> [WHAT TO PRODUCE]: All lines from the one with "Discrimination/prejudice/race | - |" to the end of the data: return those exactly, and only those.

__________

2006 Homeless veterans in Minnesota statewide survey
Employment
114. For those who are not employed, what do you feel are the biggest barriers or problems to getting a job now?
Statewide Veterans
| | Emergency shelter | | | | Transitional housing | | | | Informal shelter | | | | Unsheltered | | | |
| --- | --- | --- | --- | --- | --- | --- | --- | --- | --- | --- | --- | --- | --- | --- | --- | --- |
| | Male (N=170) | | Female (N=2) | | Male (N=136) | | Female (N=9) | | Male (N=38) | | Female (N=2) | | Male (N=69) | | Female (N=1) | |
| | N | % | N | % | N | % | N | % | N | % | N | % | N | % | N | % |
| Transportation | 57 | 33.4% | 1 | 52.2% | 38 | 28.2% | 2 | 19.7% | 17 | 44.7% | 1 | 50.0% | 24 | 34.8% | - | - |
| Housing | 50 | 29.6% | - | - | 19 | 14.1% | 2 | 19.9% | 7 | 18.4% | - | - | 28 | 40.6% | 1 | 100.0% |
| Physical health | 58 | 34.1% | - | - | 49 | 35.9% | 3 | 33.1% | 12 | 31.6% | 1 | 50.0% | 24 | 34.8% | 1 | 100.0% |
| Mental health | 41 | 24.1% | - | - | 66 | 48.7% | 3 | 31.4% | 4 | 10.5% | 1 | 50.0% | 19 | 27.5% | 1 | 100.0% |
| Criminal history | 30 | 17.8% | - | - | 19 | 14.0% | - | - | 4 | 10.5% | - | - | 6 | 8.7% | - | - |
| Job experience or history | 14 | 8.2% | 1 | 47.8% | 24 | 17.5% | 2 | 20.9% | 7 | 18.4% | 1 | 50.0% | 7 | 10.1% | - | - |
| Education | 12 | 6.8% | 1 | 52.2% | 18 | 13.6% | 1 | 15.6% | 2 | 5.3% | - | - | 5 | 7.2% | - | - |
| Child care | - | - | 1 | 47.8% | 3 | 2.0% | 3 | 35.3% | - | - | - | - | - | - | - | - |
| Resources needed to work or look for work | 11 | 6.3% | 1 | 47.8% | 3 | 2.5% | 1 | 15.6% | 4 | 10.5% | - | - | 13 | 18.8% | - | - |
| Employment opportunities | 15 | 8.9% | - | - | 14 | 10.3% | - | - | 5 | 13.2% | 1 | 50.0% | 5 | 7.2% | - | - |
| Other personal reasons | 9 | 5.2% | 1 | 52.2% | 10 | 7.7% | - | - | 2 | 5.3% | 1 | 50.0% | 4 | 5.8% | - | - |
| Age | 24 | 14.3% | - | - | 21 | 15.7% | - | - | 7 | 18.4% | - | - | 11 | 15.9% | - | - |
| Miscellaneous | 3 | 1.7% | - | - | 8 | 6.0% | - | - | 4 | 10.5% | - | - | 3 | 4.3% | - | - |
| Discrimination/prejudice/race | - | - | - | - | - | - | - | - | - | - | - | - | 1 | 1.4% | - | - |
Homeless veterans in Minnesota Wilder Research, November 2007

__________

> [RESULT FOR THIS TASK]:
| Discrimination/prejudice/race | - | - | - | - | - | - | - | - | - | - | - | - | 1 | 1.4% | - | - |
Homeless veterans in Minnesota Wilder Research, November 2007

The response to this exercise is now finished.